== Exercise aim ==
What you return should be each line of the data containing the string "βρούμε".

Records excerpted from a collection:
========

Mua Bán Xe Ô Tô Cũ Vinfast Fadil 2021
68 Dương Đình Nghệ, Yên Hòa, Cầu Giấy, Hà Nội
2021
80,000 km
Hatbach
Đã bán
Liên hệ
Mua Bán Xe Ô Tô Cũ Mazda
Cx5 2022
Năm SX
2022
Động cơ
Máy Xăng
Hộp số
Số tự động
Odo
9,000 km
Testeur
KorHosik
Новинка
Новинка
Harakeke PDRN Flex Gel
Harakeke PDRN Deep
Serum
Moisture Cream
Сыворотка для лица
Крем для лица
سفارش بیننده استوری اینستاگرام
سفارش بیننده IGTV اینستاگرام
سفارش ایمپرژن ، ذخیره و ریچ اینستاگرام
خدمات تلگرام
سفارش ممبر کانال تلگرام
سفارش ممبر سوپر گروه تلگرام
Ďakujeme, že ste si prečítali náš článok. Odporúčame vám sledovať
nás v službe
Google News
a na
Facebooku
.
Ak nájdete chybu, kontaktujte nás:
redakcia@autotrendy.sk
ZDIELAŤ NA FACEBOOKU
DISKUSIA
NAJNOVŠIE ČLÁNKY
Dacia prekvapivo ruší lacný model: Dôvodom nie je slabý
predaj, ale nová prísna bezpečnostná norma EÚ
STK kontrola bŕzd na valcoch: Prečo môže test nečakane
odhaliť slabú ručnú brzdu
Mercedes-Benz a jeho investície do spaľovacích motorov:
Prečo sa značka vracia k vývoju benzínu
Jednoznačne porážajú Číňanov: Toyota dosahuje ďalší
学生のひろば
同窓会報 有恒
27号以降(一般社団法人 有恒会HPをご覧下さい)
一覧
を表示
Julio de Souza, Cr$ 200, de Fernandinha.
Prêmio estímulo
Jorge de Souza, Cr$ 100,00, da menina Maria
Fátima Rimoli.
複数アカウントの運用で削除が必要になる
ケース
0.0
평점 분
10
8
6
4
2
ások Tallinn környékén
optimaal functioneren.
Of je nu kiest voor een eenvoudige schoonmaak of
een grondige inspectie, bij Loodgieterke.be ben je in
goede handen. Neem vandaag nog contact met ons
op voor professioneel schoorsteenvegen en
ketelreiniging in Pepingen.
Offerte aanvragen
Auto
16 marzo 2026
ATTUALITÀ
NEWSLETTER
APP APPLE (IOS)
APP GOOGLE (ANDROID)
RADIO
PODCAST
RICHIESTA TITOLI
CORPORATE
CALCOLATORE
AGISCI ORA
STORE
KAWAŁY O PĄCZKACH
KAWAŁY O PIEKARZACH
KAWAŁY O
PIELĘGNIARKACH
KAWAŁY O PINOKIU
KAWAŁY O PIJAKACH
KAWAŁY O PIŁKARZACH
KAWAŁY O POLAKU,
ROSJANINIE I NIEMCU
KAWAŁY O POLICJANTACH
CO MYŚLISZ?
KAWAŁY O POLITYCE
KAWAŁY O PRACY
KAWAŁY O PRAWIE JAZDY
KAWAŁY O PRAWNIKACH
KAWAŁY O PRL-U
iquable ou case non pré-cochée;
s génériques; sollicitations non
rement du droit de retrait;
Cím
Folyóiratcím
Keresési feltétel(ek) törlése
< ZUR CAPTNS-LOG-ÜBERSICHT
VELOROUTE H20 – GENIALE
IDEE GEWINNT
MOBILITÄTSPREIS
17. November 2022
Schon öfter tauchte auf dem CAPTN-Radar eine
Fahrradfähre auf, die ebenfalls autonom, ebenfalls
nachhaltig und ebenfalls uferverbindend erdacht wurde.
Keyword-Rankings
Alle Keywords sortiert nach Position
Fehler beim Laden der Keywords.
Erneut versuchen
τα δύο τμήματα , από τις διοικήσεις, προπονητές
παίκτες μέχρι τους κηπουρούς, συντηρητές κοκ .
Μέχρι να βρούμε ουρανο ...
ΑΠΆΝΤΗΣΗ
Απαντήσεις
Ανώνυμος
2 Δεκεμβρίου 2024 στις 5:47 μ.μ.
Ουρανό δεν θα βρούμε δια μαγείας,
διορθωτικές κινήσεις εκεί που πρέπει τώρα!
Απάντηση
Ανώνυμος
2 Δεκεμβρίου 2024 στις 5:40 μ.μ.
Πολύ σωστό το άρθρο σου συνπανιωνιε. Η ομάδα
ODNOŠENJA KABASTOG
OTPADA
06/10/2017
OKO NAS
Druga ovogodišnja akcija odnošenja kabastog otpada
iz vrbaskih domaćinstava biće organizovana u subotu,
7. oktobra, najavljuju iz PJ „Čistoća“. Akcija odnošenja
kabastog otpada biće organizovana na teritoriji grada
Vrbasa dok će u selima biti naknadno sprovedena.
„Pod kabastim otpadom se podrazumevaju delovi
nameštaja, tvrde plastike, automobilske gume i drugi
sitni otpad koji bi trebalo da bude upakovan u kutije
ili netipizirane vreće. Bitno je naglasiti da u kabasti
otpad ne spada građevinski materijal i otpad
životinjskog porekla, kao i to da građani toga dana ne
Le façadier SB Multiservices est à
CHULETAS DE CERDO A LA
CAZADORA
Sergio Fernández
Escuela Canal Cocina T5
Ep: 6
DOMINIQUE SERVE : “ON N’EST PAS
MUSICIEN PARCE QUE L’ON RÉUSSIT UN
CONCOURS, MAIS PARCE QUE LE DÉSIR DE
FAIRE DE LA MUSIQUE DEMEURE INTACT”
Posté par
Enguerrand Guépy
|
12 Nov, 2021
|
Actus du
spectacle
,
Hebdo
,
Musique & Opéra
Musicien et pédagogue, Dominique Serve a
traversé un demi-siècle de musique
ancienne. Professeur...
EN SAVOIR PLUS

========

== Written solution ==
Μέχρι να βρούμε ουρανο ...
Ουρανό δεν θα βρούμε δια μαγείας,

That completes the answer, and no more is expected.